◆ Exercise data ◆

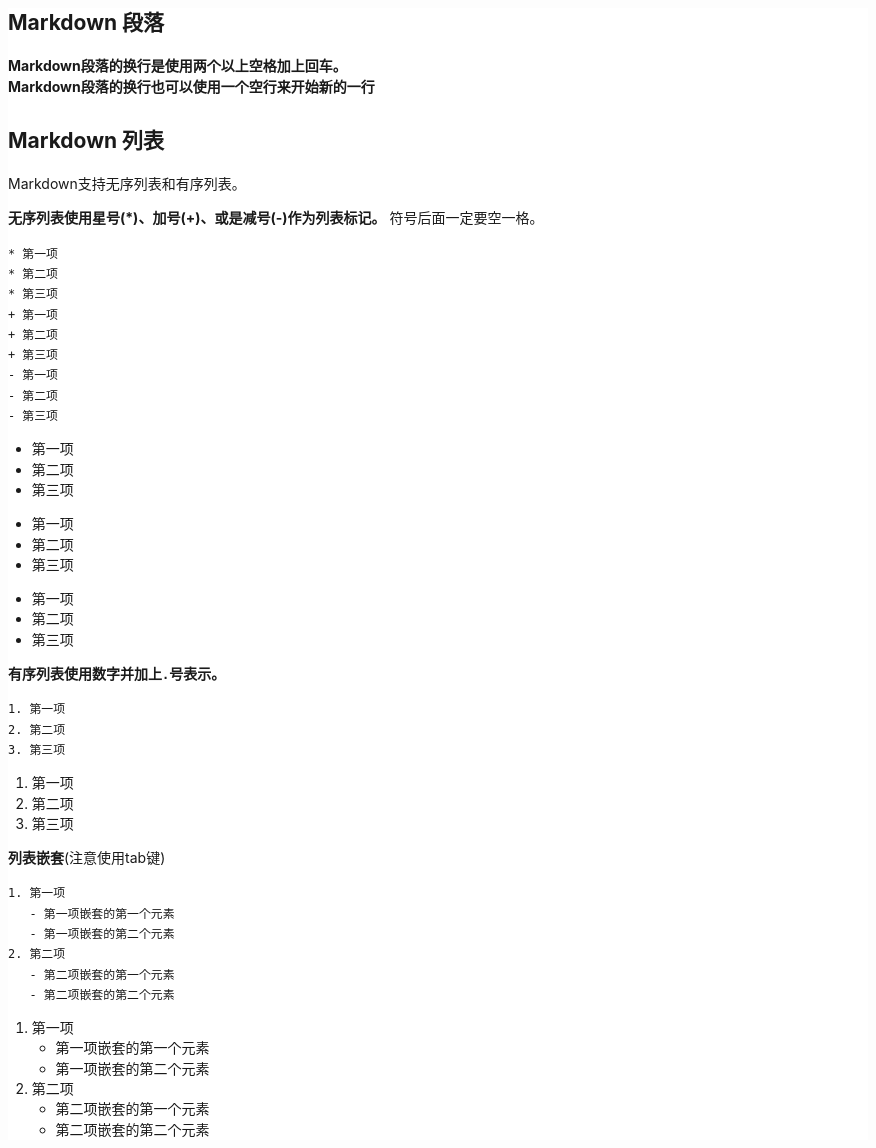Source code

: ## Markdown 段落  
**Markdown段落的换行是使用两个以上空格加上回车。**   
**Markdown段落的换行也可以使用一个空行来开始新的一行**   

## Markdown 列表
Markdown支持无序列表和有序列表。

**无序列表使用星号(*)、加号(+)、或是减号(-)作为列表标记。** 符号后面一定要空一格。 
```
* 第一项
* 第二项
* 第三项  
+ 第一项
+ 第二项
+ 第三项  
- 第一项
- 第二项
- 第三项
```    
* 第一项
* 第二项
* 第三项  
+ 第一项
+ 第二项
+ 第三项  
- 第一项
- 第二项
- 第三项  

**有序列表使用数字并加上`.`号表示。**  
```
1. 第一项
2. 第二项
3. 第三项
```  
1. 第一项  
2. 第二项
3. 第三项         


**列表嵌套**(注意使用tab键)
 ```
 1. 第一项
    - 第一项嵌套的第一个元素
    - 第一项嵌套的第二个元素
 2. 第二项  
    - 第二项嵌套的第一个元素
    - 第二项嵌套的第二个元素 
 ```
1. 第一项  
   - 第一项嵌套的第一个元素
   - 第一项嵌套的第二个元素  
2. 第二项   
   - 第二项嵌套的第一个元素
   - 第二项嵌套的第二个元素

◆ What the task asks ◆
Restate word for word the lines from the line containing "Markdown支持无序列表和有序列表。" through the last line of the listing, inclusive, and nothing beyond them.

◆ Task output ◆
Markdown支持无序列表和有序列表。

**无序列表使用星号(*)、加号(+)、或是减号(-)作为列表标记。** 符号后面一定要空一格。 
```
* 第一项
* 第二项
* 第三项  
+ 第一项
+ 第二项
+ 第三项  
- 第一项
- 第二项
- 第三项
```    
* 第一项
* 第二项
* 第三项  
+ 第一项
+ 第二项
+ 第三项  
- 第一项
- 第二项
- 第三项  

**有序列表使用数字并加上`.`号表示。**  
```
1. 第一项
2. 第二项
3. 第三项
```  
1. 第一项  
2. 第二项
3. 第三项         


**列表嵌套**(注意使用tab键)
 ```
 1. 第一项
    - 第一项嵌套的第一个元素
    - 第一项嵌套的第二个元素
 2. 第二项  
    - 第二项嵌套的第一个元素
    - 第二项嵌套的第二个元素 
 ```
1. 第一项  
   - 第一项嵌套的第一个元素
   - 第一项嵌套的第二个元素  
2. 第二项   
   - 第二项嵌套的第一个元素
   - 第二项嵌套的第二个元素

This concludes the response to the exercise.